Unfortunately, there is a still a problem with this comparison. Although Regionals performances are a good indicator of Games performance, there is still a tendency of athletes to regress towards the mean  in general. That is, athletes who finish near the top at Regionals don't tend to improve their placement at the Games, while athletes near the bottom at Regionals tend to improve slightly on average. Part of this is due to the fact that if you finish near the top at Regionals, there is basically nowhere to go but down (and the reverse is true for the athletes at the bottom of the Regional standings).

So to be fair, we need to compare returning athletes with first-timers who had similar Regional placements.

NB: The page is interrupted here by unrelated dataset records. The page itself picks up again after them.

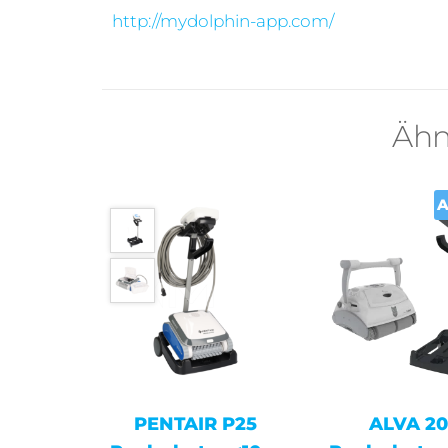
http://mydolphin-app.com/
Ähn
A
PENTAIR P25
ALVA 2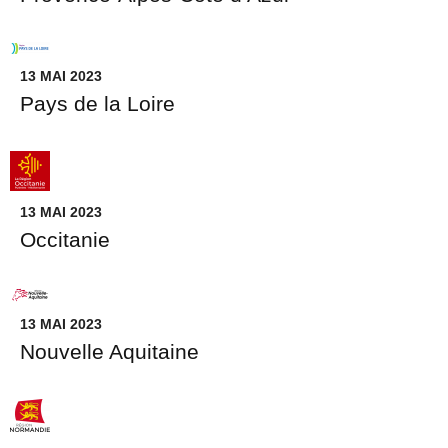
13 MAI 2023
Pays de la Loire
13 MAI 2023
Occitanie
13 MAI 2023
Nouvelle Aquitaine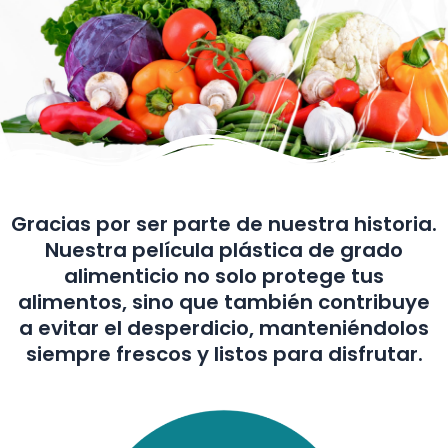
Gracias por ser parte de nuestra historia.
Nuestra película plástica de grado
alimenticio no solo protege tus
alimentos, sino que también contribuye
a evitar el desperdicio, manteniéndolos
siempre frescos y listos para disfrutar.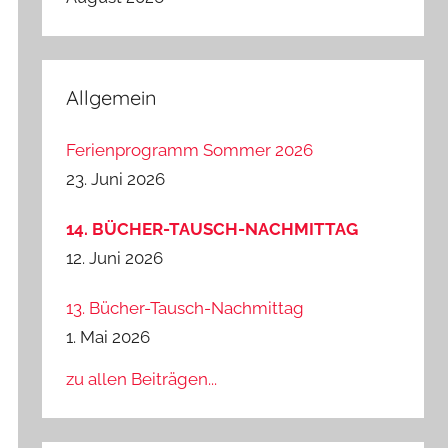
Allgemein
Ferienprogramm Sommer 2026
23. Juni 2026
14. BÜCHER-TAUSCH-NACHMITTAG
12. Juni 2026
13. Bücher-Tausch-Nachmittag
1. Mai 2026
zu allen Beiträgen...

Since we don't have a huge sample, I split the rankings into buckets of 10. Within each bucket, I found the average Regionals and Games placements of returning athletes and first-timers, as well as the average improvement or decline. The results are presented in the chart below.

For every level of competitors except those near the bottom, the athletes who had past Games experience showed an advantage at the Games over first-timers with similar Regional placements. While we can see that there is significant variation in how much this advantage is worth, if I had to put a number on it, I'd say that Games experience is worth between 4-5 spots at the Games. Remember, my current predictions assume all athletes have equal experience, so a reasonable adjustment might be to improve the average rank of past competitors by ~2 spots and drop the rank of new competitors by ~2 spots.

This analysis is, of course, not precise. It is likely that experience matters more for veterans like Rich Froning and Jason Khalipa than it does for someone who has only competed once at the Games before. Moreover, some veteran Games athletes have consistently struggled to match their Regionals performances, while newcomers have overachieved in the past (see Garrett Fisher last year).

I don't plan to adjust my predictions this year, for a few reasons:
  • There is not a simple solution of how to implement this factor into the model framework I have set up;
  • I feel that the predictions are still pretty reasonable on the whole (based on the calibration seen in the past two years);
  • For the Pick 'Em contest, I committed not to change those predictions for reasons of fairness. I suppose I could produce a second set of predictions, but I think that's just creating unnecessary confusion. Anyone entering the contest is welcome to use the information in this post to their advantage if they wish.
Still, when it comes time to make my predictions again next year, I'm going to try to find a way to account for past Games experience. The model still won't be perfect, but hopefully it will be even more useful.